An art school in Marathi film Nude unleashes a flood of memories

‘My mother studied at J.J. School of Art’

June 16, 2018 04:49 pm | Updated 04:49 pm IST

 A still from Nude.

A still from Nude.

This column is meant to be about moments that illuminate something about a film, or about cinema in general. But films don’t exist independently of the people who watch them — the viewers who bring to the table their personalities, life experiences, ideological prisms, or the mood they happen to be in on the day. And sometimes, it’s impossible to predict what will affect you. Watching Ravi Jadhav’s Marathi film Nude , for instance, it was a setting that struck a personal chord with me.

I knew the plot beforehand: a poor woman named Yamuna, despite initial reservations, starts working as a nude model in an art school, and feels somewhat empowered in the process. But it wasn’t until around 20 minutes into the film that I realised a great deal of it was going to be set in Mumbai’s Sir J.J. School of Art. The first time we see the place is through the eyes of the protagonist, as she discreetly follows her aunt and is scandalised to discover that the latter sheds her clothes for a living. This sequence takes us into the spacious garden of the famous art institution; we see the outdoor sculptures, the exterior of the 160-year-old building designed in neo-gothic style… and then the hall where students sit at their easels.

Great affection

I was shaken by these scenes for reasons that had nothing to do with the film’s narrative. My mother, who died earlier this year at only 65 after a brave fight with cancer, studied at J.J. School of Art. She continued drawing and painting — sporadically, diffidently, not with professional ambitions — until late in her life, and always spoke of the school with great affection: about hanging around in the gardens with friends and boyfriends, feeling like they had a place to themselves, a sanctuary within the broader idyll that was the South Bombay of the 60s.
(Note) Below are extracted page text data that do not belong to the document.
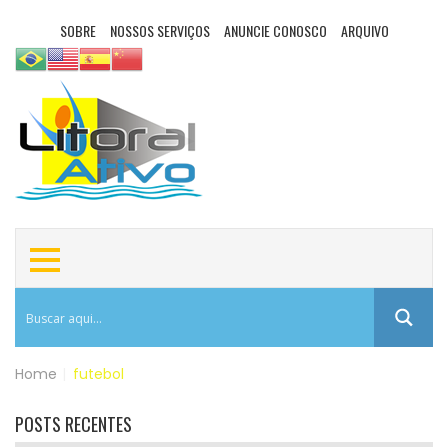
SOBRE
NOSSOS SERVIÇOS
ANUNCIE CONOSCO
ARQUIVO
Home
|
futebol
POSTS RECENTES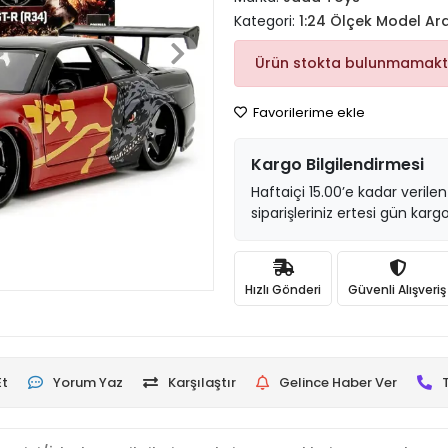
Kategori:
1:24 Ölçek Model Ar
Ürün stokta bulunmamakt
Favorilerime ekle
Kargo Bilgilendirmesi
Haftaiçi 15.00’e kadar verilen
siparişleriniz ertesi gün kargo
Hızlı Gönderi
Güvenli Alışveriş
Et
Yorum Yaz
Karşılaştır
Gelince Haber Ver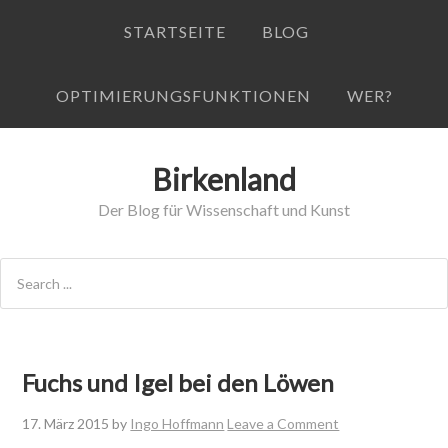
STARTSEITE
BLOG
OPTIMIERUNGSFUNKTIONEN
WER?
Birkenland
Der Blog für Wissenschaft und Kunst
Fuchs und Igel bei den Löwen
17. März 2015
by
Ingo Hoffmann
Leave a Comment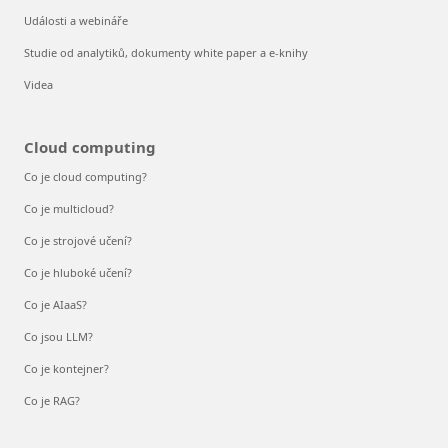
Události a webináře
Studie od analytiků, dokumenty white paper a e-knihy
Videa
Cloud computing
Co je cloud computing?
Co je multicloud?
Co je strojové učení?
Co je hluboké učení?
Co je AIaaS?
Co jsou LLM?
Co je kontejner?
Co je RAG?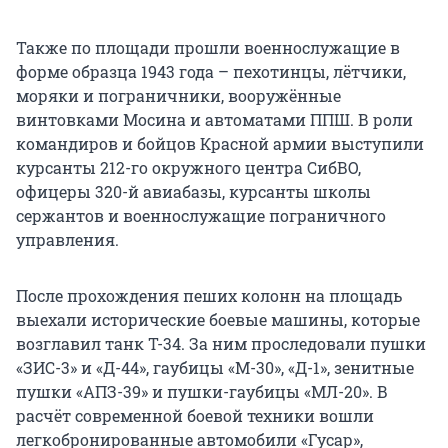
Также по площади прошли военнослужащие в
форме образца 1943 года – пехотинцы, лётчики,
моряки и пограничники, вооружённые
винтовками Мосина и автоматами ППШ. В роли
командиров и бойцов Красной армии выступили
курсанты 212-го окружного центра СибВО,
офицеры 320-й авиабазы, курсанты школы
сержантов и военнослужащие пограничного
управления.
После прохождения пеших колонн на площадь
выехали исторические боевые машины, которые
возглавил танк Т-34. За ним проследовали пушки
«ЗИС-3» и «Д-44», гаубицы «М-30», «Д-1», зенитные
пушки «АПЗ-39» и пушки-гаубицы «МЛ-20». В
расчёт современной боевой техники вошли
легкобронированные автомобили «Гусар»,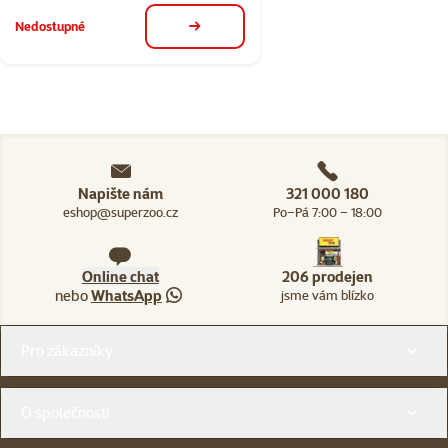
Nedostupné
detail
Napište nám
321 000 180
eshop@superzoo.cz
Po–Pá 7:00 – 18:00
Online chat
206 prodejen
nebo
WhatsApp
jsme vám blízko
Menu v patičce
Pro zákazníky
O společnosti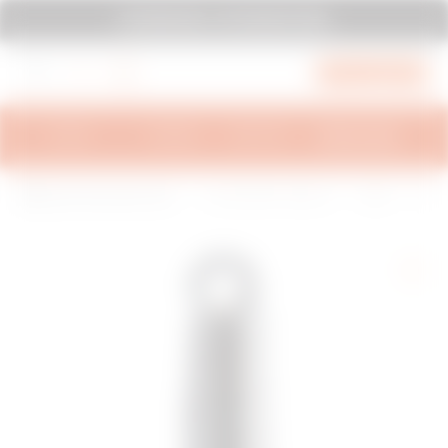
עבור לתפריט
עבור לתחתית העמוד
עבור לתחתית הדף
SYSTEM PURA - AT ITS MOST PURA
עבור ל-My Gewiss
סקירה כללית
מידע טכני
השראות
תמיכה
H
Instal
קו המוצרים RK-מערכות צי
קפיץ כיפוף צינורות עבור RK
o
lation
נורות מגן קשיחים
15 - קוטר 20 מ"מ
m
e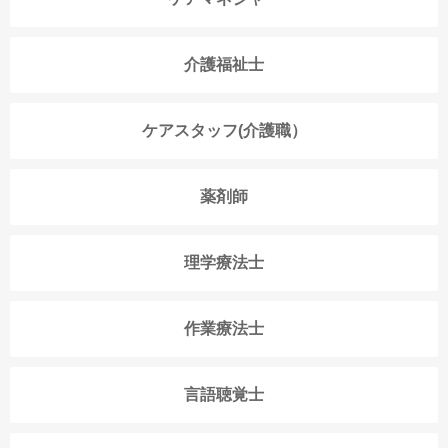
介護福祉士
ケアスタッフ(介護職）
薬剤師
理学療法士
作業療法士
言語聴覚士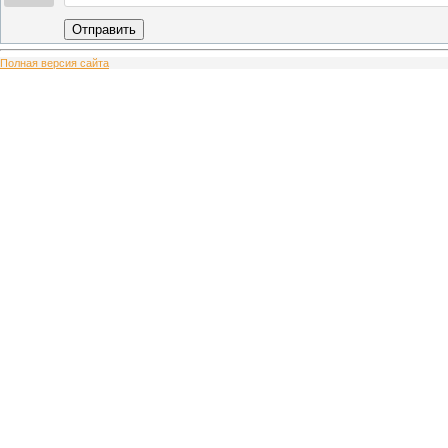
Отправить
Полная версия сайта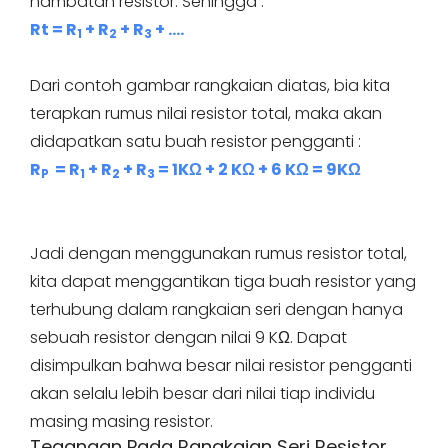
hambatan resistor. Sehingga :
Rt = R
+ R
+ R
+ ….
1
2
3
Dari contoh gambar rangkaian diatas, bia kita
terapkan rumus nilai resistor total, maka akan
didapatkan satu buah resistor pengganti :
R
= R
+ R
+ R
= 1KΩ + 2 KΩ + 6 KΩ = 9KΩ
P
1
2
3
Jadi dengan menggunakan rumus resistor total,
kita dapat menggantikan tiga buah resistor yang
terhubung dalam rangkaian seri dengan hanya
sebuah resistor dengan nilai 9 KΩ. Dapat
disimpulkan bahwa besar nilai resistor pengganti
akan selalu lebih besar dari nilai tiap individu
masing masing resistor.
Tegangan Pada Rangkaian Seri Resistor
I often tell people Churchgate is my motherland — it’s where my mother spent her best years before circumstances led her to a bad marriage in Delhi, and a very different life from the one she might have envisioned as a teenager. When I made my first trip there as an adult in 2006 and walked around Oval Maidan and Kala Ghoda, I felt that odd sensation — a strong nostalgia for a time and place that one has never actually experienced. But I didn’t visit J.J. School, and this was the first time I was ever seeing it. On a screen, in Delhi!
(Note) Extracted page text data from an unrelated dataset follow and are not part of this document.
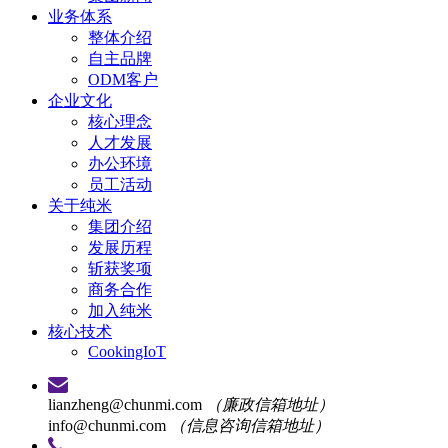
业务体系
整体介绍
自主品牌
ODM客户
企业文化
核心理念
人才发展
办公环境
员工活动
关于纯米
集团介绍
发展历程
斩获奖项
商务合作
加入纯米
核心技术
CookingIoT
lianzheng@chunmi.com
（廉政信箱地址）
info@chunmi.com
（信息咨询信箱地址）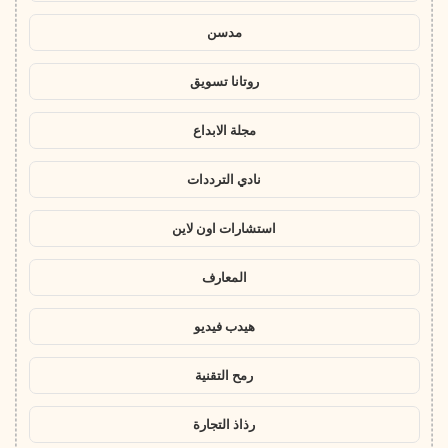
مدسن
روتانا تسويق
مجلة الابداع
نادي الترددات
استشارات اون لاين
المعارف
هيدب فيديو
رمح التقنية
رذاذ التجارة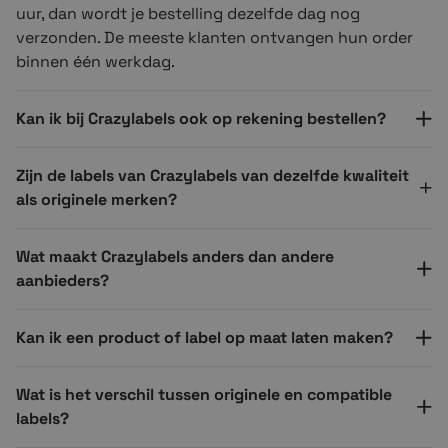
uur, dan wordt je bestelling dezelfde dag nog
verzonden. De meeste klanten ontvangen hun order
binnen één werkdag.
Kan ik bij Crazylabels ook op rekening bestellen?
Zijn de labels van Crazylabels van dezelfde kwaliteit
als originele merken?
Wat maakt Crazylabels anders dan andere
aanbieders?
Kan ik een product of label op maat laten maken?
Wat is het verschil tussen originele en compatible
labels?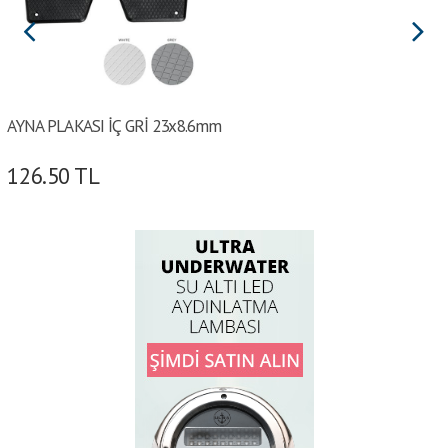
AYNA PLAKASI İÇ GRİ 23x8.6mm
126.50
TL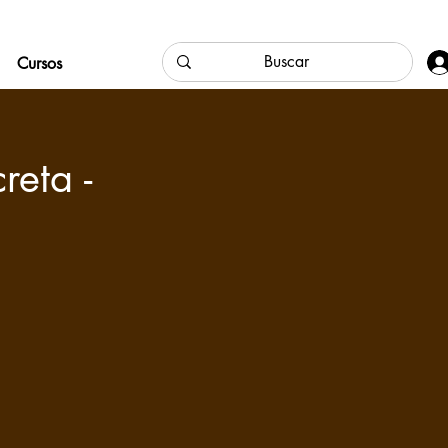
Cursos
reta -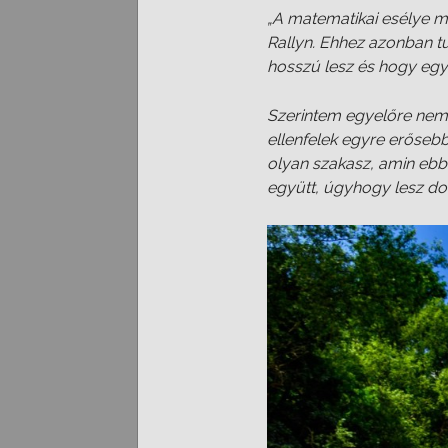
„A matematikai esélye m
Rallyn. Ehhez azonban tu
hosszú lesz és hogy egy
Szerintem egyelőre nem 
ellenfelek egyre erősebb
olyan szakasz, amin eb
együtt, úgyhogy lesz do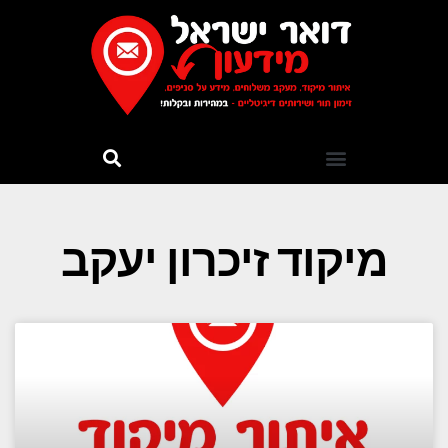
מיקוד זיכרון יעקב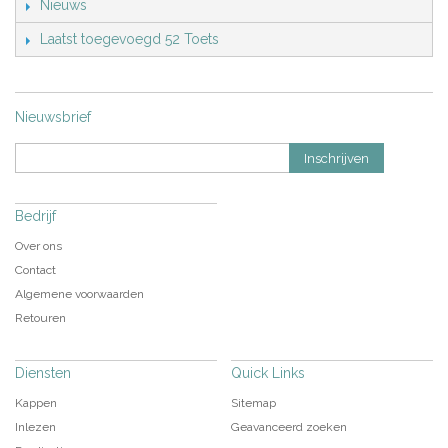
Nieuws
Laatst toegevoegd 52 Toets
Nieuwsbrief
Inschrijven
Bedrijf
Over ons
Contact
Algemene voorwaarden
Retouren
Diensten
Quick Links
Kappen
Sitemap
Inlezen
Geavanceerd zoeken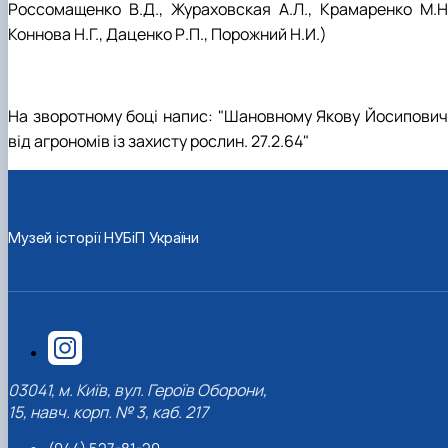
Россомащенко В.Д., Жураховская А.Л., Крамаренко М.Н.
Коннова Н.Г., Даценко Р.П., Порожний Н.И.)
На зворотному боці напис: "Шановному Якову Йосипович
від агрономів із захисту рослин. 27.2.64"
Музей історії НУБіП України
03041, м. Київ, вул. Героїв Оборони,
15, навч. корп. № 3, каб. 217
(044) 527-81-20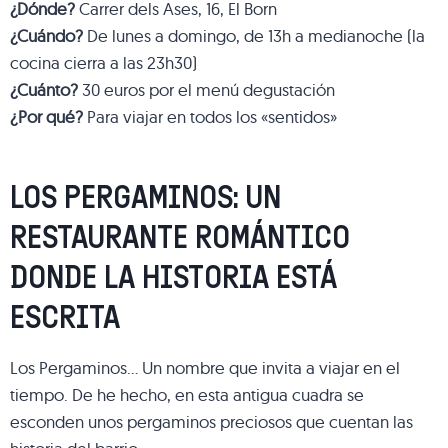
¿Dónde?
Carrer dels Ases, 16, El Born
¿Cuándo?
De lunes a domingo, de 13h a medianoche (la
cocina cierra a las 23h30)
¿Cuánto?
30 euros por el menú degustación
¿Por qué?
Para viajar en todos los «sentidos»
LOS PERGAMINOS: UN
RESTAURANTE ROMÁNTICO
DONDE LA HISTORIA ESTÁ
ESCRITA
Los Pergaminos… Un nombre que invita a viajar en el
tiempo. De he hecho, en esta antigua cuadra se
esconden unos pergaminos preciosos que cuentan las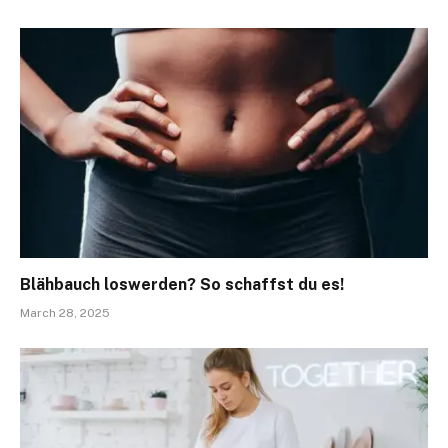
Blähbauch loswerden? So schaffst du es!
March 28, 2025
This informed my whole experience of Nude , though I had no problem registering other things about the film: I admired the lead performances by Kalyanee Mulay as Yamuna and Chhaya Kadam as ‘Akka’; I rolled my eyes at an oracular Naseeruddin Shah cameo. But J.J. remained the most immediate and vivid takeaway.

Once that unexpected kinship with the film was established, other threads came into focus. Perhaps the connection was deepened because as a child I had seen my mother’s many struggles as a divorced woman, and Nude is about a woman who has left an abusive husband and is doing whatever she can to raise her son well. Or perhaps it was something more fleeting, like the scene where a student tells Yamuna that a bitch has just laid a litter of pups in the garden. This created a sense of the college premises as a friendly refuge for stray animals. One of the defining features of my mother’s life was her love for dogs, and I couldn’t help picturing her as a student, cooing over a stray in the J.J. lawns.

Under attack

And there is also the fact that my mother’s death coincides with a time when the arts — especially provocative, discomfiting art — always seem to be under attack. Though she wasn’t an intellectual in the commonly used sense of the word, she had a no-nonsense wisdom, understood concepts like freedom of expression very well, and took them as essential conditions of civilised life. Despite a prim-seeming surface, she could appreciate very dark, wicked or caustic humour.
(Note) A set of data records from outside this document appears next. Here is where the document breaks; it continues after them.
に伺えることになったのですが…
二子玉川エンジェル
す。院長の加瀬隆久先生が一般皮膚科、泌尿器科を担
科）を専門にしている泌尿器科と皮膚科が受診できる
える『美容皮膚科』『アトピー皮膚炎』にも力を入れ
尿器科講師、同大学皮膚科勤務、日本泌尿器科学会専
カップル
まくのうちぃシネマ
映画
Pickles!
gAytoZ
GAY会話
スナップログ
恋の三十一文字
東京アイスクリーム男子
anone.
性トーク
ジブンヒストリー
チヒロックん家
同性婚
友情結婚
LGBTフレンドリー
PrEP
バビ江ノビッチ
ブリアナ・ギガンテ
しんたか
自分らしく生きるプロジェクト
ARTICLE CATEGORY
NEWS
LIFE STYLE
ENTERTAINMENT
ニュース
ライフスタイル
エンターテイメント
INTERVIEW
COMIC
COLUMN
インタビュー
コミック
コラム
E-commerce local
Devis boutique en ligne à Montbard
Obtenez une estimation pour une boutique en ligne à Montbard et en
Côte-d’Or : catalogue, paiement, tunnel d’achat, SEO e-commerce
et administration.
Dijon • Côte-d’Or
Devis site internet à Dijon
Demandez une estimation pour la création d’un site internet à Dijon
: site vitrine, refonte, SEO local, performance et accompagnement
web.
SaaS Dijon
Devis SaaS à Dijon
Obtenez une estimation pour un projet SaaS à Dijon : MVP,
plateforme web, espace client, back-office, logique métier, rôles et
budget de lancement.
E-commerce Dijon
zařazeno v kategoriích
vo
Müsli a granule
And even when she did wrinkle her nose in distaste at some things I liked — gory films, books with subversive content — she never came close to suggesting I shouldn’t experience them. When I was barely 13, she took on a relative who was aghast that I was reading a German retelling of the Mahabharata with explicit sex scenes between Draupadi and Yudhishthira.

As Nude becomes more overtly political in its latter half, there’s a scene where hooligans storm into J.J.’s premises and desecrate the “dirty” paintings and sculptures that their minds cannot process or accept. For reasons that should be obvious by now, this scene felt to me like a private violation.

The Delhi-based writer and film critic finds it easier to concentrate on specific scenes than entire films as he grows older.